The Math A Panel has now produced an interim report, and it is receiving plenty of press attention. (Go to Google News and do a search on 'regents "math a"'.) The best summary that I've seen is that of Karen Arenson in the New York Times.
The panel's interim report deals with only a very limited part of the charge, and deals with it in a disappointingly limited way. The panel clearly thought it was important to have a recommendation out before the start of the school year about a rescaling of the test. I am surprised that they only found the time to compare the June 2003 and the June 2002 instances; in the 6 weeks that they've worked they really might have had a serious look at, say, the past 6 instances of the exam, and this both in a qualitative and a psychometric way. Who knows, maybe the June 2002 exam was exceptionally easy.
In fact, though, the conclusions of the panel regarding the difficulty of the June 2003 instance match all the informed speculations that I've seen, including my own speculations: Parts 1 and 2 of the exam were in line with previous instances, and parts 3 and 4 were more difficult. For my critique I looked at August 2002, January 2003, and June 2003; and found June 2003 the hardest and January 2003 the easiest.
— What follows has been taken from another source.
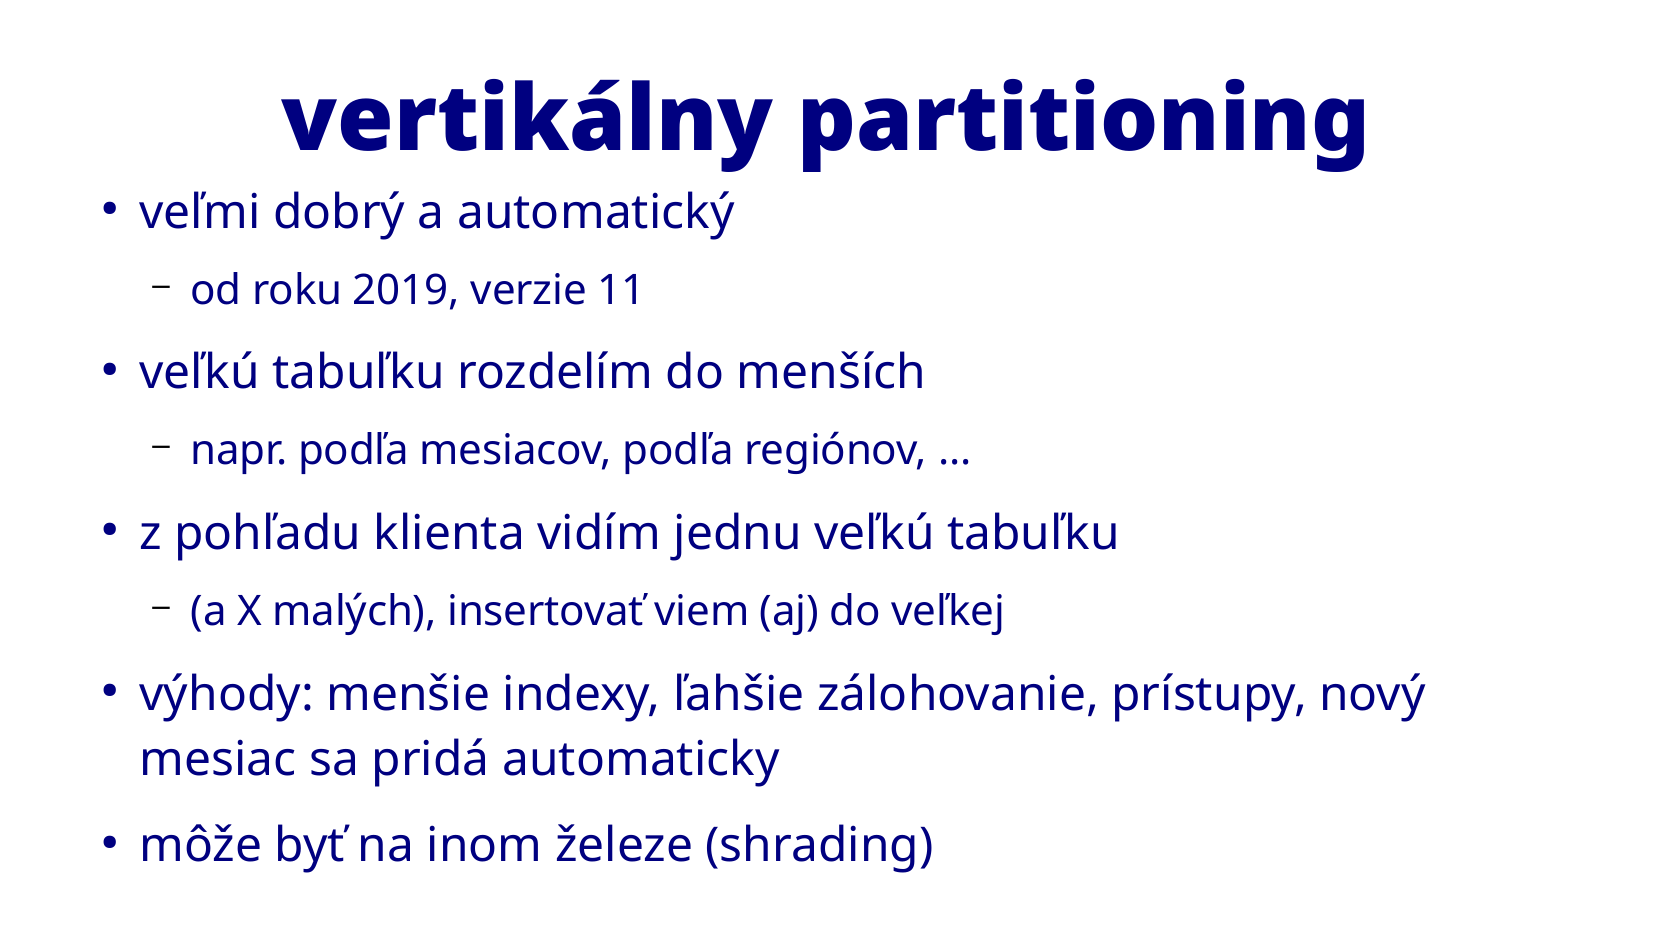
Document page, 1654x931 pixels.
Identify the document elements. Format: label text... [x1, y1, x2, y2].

list veľmi dobrý a automatický od roku 2019, verzie 11 veľkú tabuľku rozdelím do menších napr. podľa mesiacov, podľa regiónov, ... z pohľadu klienta vidím jednu veľkú tabuľku (a X malých), insertovať viem (aj) do veľkej výhody: menšie indexy, ľahšie zálohovanie, prístupy, nový mesiac sa pridá automaticky môže byť na inom železe (shrading) [88, 177, 1571, 886]
title vertikálny partitioning [82, 37, 1571, 193]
The interim report does not specifically criticise any officials or any actions, but I draw from it the conclusion that inexcusable errors were made in the development of this June, 2003, instance of the exam. In my earlier commentary I quoted an article by David Hoff in Education Week in which he quoted deputy commissioner James Kadamus as saying that the June, 2003, exam had more problem-solving questions than previous exams, because the state is gradually raising its expectations. I wrote then that this is a remarkable statement, because all previous reports indicated that the added difficulty of the June exam was unintended and had taken the Department entirely by surprise.
Now here is Karen Arenson, writing on the basis of the interim report of the Math A panel:
Based on field tests before the actual test was administered, the Education Department expected the average score on the June test to be 46. The expected average for the test given a year earlier was 51 slightly higher, but still below the score needed to pass, which is 65 for students who entered ninth grade in 2001 or later, and 55 for everyone else.
Did commissioner Mills know that the average scaled score of the June, 2003, exam was expected to be 5 points lower than that of June, 2002? (Arenson is mistaken, of course, to describe 51 as "slightly higher" than 46; the difference is large.) Public indications are that Mills did not know this.
I am still surprised that the error of the added difficulty was made in such a blatant way. For myself I had been speculating that a subtle error would have been made: the department might have used for its psychometric evaluation of the difficulty of the test a rather different population of students than the population that really matters. They might have had a test population with lots of bright 9th and 10th graders, and perhaps for that group the difficulty of the June 2003 exam was in line with earlier instances, while for the struggling seniors the added "problem solving" (i.e., aptitude oriented) focus of the exam would have posed more severe problems. But apparently the department did not make a subtle error; they were just completely wrong and out of control.